Boston mayor’s redistricting map seeks to unite Dorchester neighborhoods
Mayor Michelle Wu on Friday evening released her effort to redraw the lines of the City Council’s nine district seats, coming days after a federal judge nixed a previously enacted map and upended Boston’s political sector. The map unites Dorchester’s Ward 16 entirely within District 3, currently represented by Frank Baker, who is not running for reelection.
Wu urged councilors to take up the map, or an amended version, at the next City Council meeting, scheduled for Wednesday, May 17. Taking action by that date will allow for “sufficient review and potential rejection or amendments before the May 30 deadline,” she wrote in a letter to the Council.
May 30 is a crucial date, because the Wu administration considers it the latest possible date that allows the city’s elections department to conduct a signature petition process, certify signatures, and print and mail ballots in time to conduct the planned Sept. 12 preliminary.
Wu has also filed a home rule petition — which requires sign-off from the Council and the state Legislature — that extends timelines for filing nomination papers and offers clarity on counting voter signatures that have already been submitted.
Her map will be filed with the city clerk on Monday morning, a Wu spokesman said. “This proposed map unifies neighborhoods within council districts and is one that I am prepared to sign,” Wu wrote.
The map does attempt to unite neighborhoods across the city, give or take a few precincts. Fields Corner, Neponset, and Uphams Corner would all be in District 3, and the map keeps South Boston entirely in District 2 (represented by Ed Flynn) while sending South End into District 8 (vacant seat previously by Kenzie Bok). Meanwhile, District 8 would lose Mission Hill to District 6 (represented by Kendra Lara). Roslindale is also mostly united within District 5 (Ricardo Arroyo).
The Wu map moves more of Mattapan into District 4 (represented by Brian Worrell), but the Haitian residential community would be in Hyde Park-based District 5, in an effort to connect it with a growing Haitian population there.

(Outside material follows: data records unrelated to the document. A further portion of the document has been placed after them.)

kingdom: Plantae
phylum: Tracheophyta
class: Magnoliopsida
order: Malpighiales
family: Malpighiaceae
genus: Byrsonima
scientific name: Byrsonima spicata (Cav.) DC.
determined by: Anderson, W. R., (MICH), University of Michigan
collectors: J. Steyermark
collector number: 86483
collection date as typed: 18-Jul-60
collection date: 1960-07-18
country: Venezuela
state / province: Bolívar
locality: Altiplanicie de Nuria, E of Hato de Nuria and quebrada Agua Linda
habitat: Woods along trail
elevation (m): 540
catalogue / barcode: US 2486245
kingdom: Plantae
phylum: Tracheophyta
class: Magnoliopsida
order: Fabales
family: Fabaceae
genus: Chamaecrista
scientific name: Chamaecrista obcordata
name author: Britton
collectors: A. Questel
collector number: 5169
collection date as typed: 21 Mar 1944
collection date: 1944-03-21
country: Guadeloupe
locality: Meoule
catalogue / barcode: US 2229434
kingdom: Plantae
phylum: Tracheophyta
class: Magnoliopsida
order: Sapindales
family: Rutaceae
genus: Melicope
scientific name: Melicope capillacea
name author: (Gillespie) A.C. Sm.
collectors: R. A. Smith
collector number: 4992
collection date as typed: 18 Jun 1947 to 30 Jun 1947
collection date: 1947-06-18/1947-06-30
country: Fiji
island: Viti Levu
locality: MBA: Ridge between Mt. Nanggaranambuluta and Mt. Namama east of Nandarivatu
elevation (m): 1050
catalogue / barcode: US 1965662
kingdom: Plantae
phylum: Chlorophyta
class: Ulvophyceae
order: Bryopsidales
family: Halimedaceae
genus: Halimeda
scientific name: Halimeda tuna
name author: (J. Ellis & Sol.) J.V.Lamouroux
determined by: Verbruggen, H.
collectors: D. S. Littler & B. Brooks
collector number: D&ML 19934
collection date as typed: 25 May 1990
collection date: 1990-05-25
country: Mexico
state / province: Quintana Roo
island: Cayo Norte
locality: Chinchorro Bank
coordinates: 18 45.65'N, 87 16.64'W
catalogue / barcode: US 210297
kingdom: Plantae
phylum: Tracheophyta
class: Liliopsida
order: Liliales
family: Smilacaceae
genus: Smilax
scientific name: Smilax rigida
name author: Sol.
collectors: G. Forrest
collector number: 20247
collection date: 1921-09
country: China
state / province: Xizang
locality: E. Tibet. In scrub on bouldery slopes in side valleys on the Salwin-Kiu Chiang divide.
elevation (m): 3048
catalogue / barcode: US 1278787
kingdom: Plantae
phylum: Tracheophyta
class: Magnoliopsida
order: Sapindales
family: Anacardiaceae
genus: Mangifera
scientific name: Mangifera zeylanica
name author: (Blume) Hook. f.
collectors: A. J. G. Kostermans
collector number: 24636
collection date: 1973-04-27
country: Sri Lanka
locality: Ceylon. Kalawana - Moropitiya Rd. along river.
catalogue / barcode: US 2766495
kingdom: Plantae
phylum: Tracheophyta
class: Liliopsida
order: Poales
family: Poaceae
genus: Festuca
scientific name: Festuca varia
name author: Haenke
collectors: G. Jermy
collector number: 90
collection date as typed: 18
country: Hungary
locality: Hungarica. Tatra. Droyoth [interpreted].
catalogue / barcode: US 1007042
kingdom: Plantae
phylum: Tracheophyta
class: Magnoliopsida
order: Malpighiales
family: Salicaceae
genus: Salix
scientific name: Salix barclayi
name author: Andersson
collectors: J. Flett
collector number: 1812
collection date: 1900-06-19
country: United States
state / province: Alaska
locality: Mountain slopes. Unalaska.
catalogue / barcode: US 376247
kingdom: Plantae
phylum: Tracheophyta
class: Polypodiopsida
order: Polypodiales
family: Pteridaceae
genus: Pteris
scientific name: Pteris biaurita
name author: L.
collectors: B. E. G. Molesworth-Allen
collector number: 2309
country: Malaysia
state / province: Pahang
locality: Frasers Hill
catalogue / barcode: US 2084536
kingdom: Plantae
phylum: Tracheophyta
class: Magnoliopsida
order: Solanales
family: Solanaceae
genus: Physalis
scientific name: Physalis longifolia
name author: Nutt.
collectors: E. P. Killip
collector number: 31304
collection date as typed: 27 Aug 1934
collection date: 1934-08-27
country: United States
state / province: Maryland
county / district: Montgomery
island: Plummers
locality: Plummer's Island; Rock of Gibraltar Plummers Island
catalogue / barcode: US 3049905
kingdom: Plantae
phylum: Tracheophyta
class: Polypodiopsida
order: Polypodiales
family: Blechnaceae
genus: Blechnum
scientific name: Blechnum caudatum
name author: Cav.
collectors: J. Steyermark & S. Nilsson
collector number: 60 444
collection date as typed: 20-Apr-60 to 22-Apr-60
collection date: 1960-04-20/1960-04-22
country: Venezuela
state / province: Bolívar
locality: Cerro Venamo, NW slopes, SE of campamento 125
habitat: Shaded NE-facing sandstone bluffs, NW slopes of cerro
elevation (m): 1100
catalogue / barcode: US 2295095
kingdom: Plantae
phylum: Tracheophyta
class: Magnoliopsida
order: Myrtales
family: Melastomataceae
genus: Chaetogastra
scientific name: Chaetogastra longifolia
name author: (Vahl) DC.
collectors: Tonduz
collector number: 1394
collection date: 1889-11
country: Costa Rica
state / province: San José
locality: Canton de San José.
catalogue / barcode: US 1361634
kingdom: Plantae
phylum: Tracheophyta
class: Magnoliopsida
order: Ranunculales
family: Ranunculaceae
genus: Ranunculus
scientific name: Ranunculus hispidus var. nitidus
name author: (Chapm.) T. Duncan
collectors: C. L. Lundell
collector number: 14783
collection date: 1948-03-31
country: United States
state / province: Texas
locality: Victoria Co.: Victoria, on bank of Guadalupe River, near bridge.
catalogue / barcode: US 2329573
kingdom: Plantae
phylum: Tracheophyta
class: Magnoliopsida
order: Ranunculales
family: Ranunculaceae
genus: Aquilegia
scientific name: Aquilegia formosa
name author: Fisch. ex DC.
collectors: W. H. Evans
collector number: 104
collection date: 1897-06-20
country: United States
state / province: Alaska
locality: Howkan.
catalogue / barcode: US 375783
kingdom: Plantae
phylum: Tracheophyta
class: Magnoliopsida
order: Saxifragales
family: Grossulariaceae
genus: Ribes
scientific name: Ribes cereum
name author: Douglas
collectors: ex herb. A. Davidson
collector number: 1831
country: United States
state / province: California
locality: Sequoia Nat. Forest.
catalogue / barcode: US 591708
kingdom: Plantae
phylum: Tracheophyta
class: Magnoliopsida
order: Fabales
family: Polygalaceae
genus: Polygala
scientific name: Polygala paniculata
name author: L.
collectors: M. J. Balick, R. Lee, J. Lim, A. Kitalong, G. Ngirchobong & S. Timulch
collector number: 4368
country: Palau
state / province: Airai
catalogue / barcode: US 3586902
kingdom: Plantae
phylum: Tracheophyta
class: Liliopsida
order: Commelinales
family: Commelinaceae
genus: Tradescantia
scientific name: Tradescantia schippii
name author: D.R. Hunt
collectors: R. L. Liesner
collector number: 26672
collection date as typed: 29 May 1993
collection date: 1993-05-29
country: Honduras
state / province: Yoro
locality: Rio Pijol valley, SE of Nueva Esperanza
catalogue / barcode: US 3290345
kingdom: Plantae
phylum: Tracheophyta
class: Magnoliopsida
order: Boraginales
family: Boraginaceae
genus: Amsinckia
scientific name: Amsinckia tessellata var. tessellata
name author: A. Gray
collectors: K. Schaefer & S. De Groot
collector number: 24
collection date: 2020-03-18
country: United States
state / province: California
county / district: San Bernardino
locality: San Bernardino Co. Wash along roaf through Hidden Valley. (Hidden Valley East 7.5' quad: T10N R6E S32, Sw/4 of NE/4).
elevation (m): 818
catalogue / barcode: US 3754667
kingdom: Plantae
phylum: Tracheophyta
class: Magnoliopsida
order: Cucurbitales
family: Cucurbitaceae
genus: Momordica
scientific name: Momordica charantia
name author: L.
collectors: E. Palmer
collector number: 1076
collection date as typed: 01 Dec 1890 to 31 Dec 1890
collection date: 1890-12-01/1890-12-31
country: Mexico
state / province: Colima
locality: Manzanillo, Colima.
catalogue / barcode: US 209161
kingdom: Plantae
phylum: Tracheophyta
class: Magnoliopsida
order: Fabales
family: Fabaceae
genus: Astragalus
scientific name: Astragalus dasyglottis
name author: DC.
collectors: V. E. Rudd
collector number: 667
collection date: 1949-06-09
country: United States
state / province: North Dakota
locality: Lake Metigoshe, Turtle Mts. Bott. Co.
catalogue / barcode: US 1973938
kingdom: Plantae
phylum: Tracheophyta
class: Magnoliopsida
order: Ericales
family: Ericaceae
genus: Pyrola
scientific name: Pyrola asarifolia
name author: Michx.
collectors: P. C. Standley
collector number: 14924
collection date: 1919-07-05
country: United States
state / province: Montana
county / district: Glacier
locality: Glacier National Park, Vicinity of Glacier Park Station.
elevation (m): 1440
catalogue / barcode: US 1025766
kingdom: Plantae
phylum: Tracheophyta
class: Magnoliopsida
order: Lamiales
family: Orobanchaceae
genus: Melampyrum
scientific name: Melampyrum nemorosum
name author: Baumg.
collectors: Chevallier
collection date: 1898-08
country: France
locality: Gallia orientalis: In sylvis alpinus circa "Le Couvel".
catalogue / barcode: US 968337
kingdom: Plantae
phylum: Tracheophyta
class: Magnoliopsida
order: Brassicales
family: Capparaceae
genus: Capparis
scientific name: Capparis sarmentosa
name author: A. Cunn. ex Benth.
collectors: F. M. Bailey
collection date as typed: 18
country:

The Council’s Committee on Civil Rights, chaired by Councilor At-Large Ruthzee Louijeune, is set to meet on Monday and Tuesday, both days at 2 p.m. inside the Christopher A. Iannella Chamber, to hash out a map.
The placement of Ward 16 completely within District 3 may hearten Dorchester’s Adams Village and Neponset neighborhoods, home to white conservative super-voters who were split apart by the map that passed the Council in a 9-4 vote last fall.
Last fall’s map quickly drew a legal challenge, which landed in federal court. Backed by local civic groups and funded by the four councilors who opposed the map (Baker and Flynn, who is also the Council president, and Councilors At-Large Michael Flaherty and Erin Murphy), the lawsuit argued in part that race wrongly predominated redistricting discussions as the map sliced up Adams Village and Neponset.
US Judge Patti Saris on Monday ruled that the lawsuit had a likelihood of success on that argument, blocked the enacted map from going into effect for this year’s municipal elections, and ordered councilors make another attempt at drawing district lines.
The redistricting process occurs every 10 years, after the US Census. The problem at the center of this redistricting effort has been a population boom in District 2, meaning it had to lose population, while District 3 lost population, meaning it needed to gain residents.
Along with uniting Ward 16 overall within District 3, Wu’s map’s placement of Ward 16-Precinct 1 in the district brings together the Vietnamese community in the Fields Corner neighborhood, something that most proposals last fall also attempted. If enacted and upheld, that also allows Joel Richards, a District 3 candidate, to keep running, since under the previous map passed in 2012, he was in District 4 and had waged a campaign for that seat in 2021.
All of Ward 13 would also be in District 3, stretching west to east, from one precinct with Blue Hill Avenue as a western boundary, to the UMass Boston campus on the east side.
The Wu map also has District 2 come down to Moakley Park and Columbia Road in the Columbia-Savin Hill neighborhood. That would also keep South Boston public housing developments whole, something that the people behind the redistricting lawsuit were looking for.
Hours before the release of Wu’s map, the Lawyers for Civil Rights, representing a coalition of voter advocacy groups, including some that defended last fall's map, urged City Hall leaders to focus on “limited” changes between Districts 3 and 4 and to keep everything in the public eye. They also urged swift action to “avoid voter and candidate confusion in the upcoming election.”
The coalition includes NAACP Boston Branch, MassVOTE, the Chinese Progressive Association, and the Massachusetts Immigrant and Refugee Advocacy (MIRA) Coalition, among others.
“Although City officials enacted that map following an extensive public process, local political insiders disgruntled with the result bankrolled litigation to invalidate it,” the coalition said in a statement, in a reference to the four councilors who helped fund the federal lawsuit.
“The Boston City Council must provide all Boston residents with an opportunity to have their voices heard in redistricting,” the statement added. “Failure to do so will erode democracy and create additional barriers to equitable representation in Boston.”